To do
1. According to the letter about the BMJ omega 3 review, what must be done to adequately peer-review a meta-analysis?
2. Continue the letter about the BMJ omega 3 review from where it stops.

Supplied text
※ ※ ※
Intended for healthcare professionals

Research

Risks and benefits of omega 3 fats for mortality, cardiovascular disease, and cancer: systematic review

BMJ 2006; 332 doi: https://doi.org/10.1136/bmj.38755.366331.2F (Published 30 March 2006) Cite this as: BMJ 2006;332:752

Find the Pony

The BMJ must have known that this paper would lead to headlines such
as
“Debunked!” (Independent) and “The benefits of fish and linseed oils as
elixir
of life are another health myth” (Times) — statements that are
unjustified, but
useful to the pharmaceutical industry — even though the paper does not
claim to show this (the abstract says ” ...omega 3 fats do not have a
clear
effect...”), and the accompanying editorial hardly condemns omega 3
supplementation.

Richard Smith has written on this (1), as has Richard Horton (2).
Mind you, the
BMJ did publish the manual on how to do it (3) — and yes, I do know it was

humorous, but I think most of this paper comes under “FPSU (Find the Pony
Statistical Unit); Execute sub-n-group analysis where n=keep going until
you
find a statistically significant effect in your favour.”

Meta-analysis (which the media always describes as “new research”
— does
nobody in biomedical publication worry about that?) is being debased as a
tool to discredit non-pharmaceutical treatments. In the last 3 years there
has
been a series of such studies, each declared as new research, and each
arguably a variation on Find the Pony. The problem of course is that to
adequately peer-review a meta-analysis it is necessary to peer-review all
the
papers it uses, AND those it excludes, in order to judge the selection
criteria.
※ ※ ※
(Camera pose estimation data)

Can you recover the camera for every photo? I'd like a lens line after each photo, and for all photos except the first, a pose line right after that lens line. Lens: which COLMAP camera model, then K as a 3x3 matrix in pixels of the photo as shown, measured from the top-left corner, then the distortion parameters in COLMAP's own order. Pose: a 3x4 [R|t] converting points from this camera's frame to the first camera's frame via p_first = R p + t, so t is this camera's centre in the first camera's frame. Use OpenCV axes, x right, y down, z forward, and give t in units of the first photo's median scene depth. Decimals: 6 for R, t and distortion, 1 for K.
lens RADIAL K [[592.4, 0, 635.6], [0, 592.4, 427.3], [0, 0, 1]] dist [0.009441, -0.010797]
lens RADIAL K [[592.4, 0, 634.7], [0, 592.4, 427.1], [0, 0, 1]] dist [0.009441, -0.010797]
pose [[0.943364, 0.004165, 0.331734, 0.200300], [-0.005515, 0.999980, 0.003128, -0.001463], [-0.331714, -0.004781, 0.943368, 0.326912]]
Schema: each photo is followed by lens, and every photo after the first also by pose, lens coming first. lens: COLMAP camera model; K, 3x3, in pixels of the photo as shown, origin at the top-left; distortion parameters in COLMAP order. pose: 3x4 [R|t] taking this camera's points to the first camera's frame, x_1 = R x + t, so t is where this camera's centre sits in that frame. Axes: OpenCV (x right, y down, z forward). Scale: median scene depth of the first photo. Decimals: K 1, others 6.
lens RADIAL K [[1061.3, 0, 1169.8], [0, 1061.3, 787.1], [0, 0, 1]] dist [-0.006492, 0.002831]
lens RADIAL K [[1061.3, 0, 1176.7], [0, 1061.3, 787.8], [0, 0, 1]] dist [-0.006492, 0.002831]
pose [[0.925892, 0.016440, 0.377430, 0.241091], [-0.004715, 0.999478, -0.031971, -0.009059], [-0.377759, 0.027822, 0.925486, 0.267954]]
※ ※ ※
Written responses
1. All the papers it uses, and those it excludes, must be peer-reviewed in order to judge the selection criteria.

2.
The selection process in Hooper et al has already been extensively
criticised
here by others.

Any analysis of the effects of increasing omega 3 intake alone
contributes to
the medicalisation of nutrition; while the drug model of intervention
requires
a single intervention to yield an effect, nutrition is an integrative
approach
involving all aspects of diet and lifestyle. Nobody who understands this
would
expect taking omega 3s to over-ride the effects of smoking, eating high-
calorie junk food and trans-fats, being overweight and taking insufficient

exercise etc.

On the basis of cui bono? it is noteworthy that the only stated
competing
interest in the Hooper paper is the receipt of fees from Solvay Heathcare,
who
market Omacor — the first ever prescription-only fish oil. In September
2005,
Solvay and Pronova Biocare signed a licensing agreement for exclusive
distribution rights on Omacor. Whether intentionally or not, this paper
will
help to persuade patients to shun OTC fish-oil supplements, ignore
nutritional and lifestyle recommendations, and elect for the prescription-
only
version.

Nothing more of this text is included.